**What you will do**
Search the entries for the word "static" and report each line that has it.

**Supplied entries**
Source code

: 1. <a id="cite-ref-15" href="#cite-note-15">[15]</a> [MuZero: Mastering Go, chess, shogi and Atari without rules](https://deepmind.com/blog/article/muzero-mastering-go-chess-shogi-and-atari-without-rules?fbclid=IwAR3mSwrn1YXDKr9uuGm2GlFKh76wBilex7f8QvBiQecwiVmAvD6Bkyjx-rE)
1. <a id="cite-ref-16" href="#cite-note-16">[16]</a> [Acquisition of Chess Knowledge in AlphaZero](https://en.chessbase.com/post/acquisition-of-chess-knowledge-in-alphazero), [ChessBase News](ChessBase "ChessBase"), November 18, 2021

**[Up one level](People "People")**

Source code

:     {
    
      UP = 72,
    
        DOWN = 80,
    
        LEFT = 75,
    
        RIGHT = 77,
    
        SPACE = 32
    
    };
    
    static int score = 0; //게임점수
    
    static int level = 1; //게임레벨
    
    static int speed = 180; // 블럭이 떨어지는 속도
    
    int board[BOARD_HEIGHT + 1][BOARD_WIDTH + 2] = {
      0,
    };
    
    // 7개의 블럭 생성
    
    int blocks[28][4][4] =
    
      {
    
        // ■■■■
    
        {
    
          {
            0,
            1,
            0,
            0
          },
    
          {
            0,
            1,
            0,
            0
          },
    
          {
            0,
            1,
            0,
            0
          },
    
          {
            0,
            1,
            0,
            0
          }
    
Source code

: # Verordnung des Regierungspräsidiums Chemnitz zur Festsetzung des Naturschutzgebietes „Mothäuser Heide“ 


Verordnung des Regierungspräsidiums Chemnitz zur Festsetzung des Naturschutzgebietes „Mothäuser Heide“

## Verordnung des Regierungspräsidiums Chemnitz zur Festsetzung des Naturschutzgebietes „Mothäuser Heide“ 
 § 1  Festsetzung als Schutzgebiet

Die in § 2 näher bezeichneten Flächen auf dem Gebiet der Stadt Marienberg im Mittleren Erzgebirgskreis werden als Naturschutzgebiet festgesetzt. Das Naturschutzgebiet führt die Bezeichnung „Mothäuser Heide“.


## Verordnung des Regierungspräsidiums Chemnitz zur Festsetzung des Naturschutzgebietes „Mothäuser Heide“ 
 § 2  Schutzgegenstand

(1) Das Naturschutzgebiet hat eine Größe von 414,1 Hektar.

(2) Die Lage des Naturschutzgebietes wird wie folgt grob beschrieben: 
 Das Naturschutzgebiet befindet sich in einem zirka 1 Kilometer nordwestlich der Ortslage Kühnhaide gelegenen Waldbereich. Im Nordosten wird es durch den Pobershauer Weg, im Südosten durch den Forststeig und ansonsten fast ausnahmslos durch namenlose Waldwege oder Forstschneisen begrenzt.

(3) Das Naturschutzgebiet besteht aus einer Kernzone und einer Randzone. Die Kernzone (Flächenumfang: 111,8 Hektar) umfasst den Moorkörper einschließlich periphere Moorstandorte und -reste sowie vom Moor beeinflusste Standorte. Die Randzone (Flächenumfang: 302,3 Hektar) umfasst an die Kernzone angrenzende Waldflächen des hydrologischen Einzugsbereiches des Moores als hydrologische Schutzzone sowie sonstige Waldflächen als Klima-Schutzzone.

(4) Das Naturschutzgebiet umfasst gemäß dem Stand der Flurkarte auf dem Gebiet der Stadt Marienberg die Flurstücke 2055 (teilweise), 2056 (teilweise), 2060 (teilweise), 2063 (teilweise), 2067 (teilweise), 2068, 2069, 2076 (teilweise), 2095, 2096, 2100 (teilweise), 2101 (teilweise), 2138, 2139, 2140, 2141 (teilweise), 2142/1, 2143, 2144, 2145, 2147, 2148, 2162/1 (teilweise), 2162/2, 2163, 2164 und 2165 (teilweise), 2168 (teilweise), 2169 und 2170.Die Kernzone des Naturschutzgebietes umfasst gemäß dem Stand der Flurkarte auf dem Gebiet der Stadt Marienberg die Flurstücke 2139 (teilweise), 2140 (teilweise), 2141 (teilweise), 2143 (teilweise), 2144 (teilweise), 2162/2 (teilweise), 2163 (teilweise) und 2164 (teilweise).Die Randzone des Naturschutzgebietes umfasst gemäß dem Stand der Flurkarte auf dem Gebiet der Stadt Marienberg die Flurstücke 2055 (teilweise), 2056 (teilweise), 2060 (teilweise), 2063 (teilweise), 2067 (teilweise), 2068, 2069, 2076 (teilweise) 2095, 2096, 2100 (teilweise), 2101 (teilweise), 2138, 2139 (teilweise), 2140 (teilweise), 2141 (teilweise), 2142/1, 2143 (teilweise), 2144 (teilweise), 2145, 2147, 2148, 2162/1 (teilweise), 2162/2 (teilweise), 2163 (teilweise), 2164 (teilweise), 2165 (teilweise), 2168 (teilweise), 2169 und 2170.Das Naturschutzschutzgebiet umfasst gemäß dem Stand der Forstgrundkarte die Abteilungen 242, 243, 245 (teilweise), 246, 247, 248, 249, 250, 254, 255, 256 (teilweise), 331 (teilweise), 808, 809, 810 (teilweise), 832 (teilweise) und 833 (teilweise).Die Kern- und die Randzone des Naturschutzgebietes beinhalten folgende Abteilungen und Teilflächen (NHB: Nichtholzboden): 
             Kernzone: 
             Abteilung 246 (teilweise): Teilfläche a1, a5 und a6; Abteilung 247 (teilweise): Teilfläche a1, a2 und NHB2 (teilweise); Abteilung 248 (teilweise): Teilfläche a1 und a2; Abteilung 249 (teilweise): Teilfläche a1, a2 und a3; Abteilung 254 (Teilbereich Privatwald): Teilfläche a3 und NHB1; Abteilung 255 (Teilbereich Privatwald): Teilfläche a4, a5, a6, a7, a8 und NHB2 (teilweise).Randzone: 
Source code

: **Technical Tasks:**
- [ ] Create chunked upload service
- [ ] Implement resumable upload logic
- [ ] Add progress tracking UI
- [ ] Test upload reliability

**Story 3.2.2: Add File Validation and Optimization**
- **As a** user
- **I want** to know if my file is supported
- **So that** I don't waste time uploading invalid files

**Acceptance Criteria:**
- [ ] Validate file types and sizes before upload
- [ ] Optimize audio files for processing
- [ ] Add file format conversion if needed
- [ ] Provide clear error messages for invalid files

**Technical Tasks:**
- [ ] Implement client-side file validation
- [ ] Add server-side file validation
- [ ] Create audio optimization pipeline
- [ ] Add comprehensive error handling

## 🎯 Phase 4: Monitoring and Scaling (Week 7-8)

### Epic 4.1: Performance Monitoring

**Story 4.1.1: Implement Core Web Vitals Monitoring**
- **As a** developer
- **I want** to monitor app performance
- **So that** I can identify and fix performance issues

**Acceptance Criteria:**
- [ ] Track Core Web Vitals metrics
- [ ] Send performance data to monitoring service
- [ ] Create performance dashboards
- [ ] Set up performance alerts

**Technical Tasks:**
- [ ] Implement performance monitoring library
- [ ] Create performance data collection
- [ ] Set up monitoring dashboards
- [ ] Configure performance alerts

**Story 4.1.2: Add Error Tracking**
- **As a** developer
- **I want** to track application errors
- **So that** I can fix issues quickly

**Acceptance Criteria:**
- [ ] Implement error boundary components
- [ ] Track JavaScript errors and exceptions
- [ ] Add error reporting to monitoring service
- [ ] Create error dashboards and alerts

**Written reply**
    static int score = 0; //게임점수
    static int level = 1; //게임레벨
    static int speed = 180; // 블럭이 떨어지는 속도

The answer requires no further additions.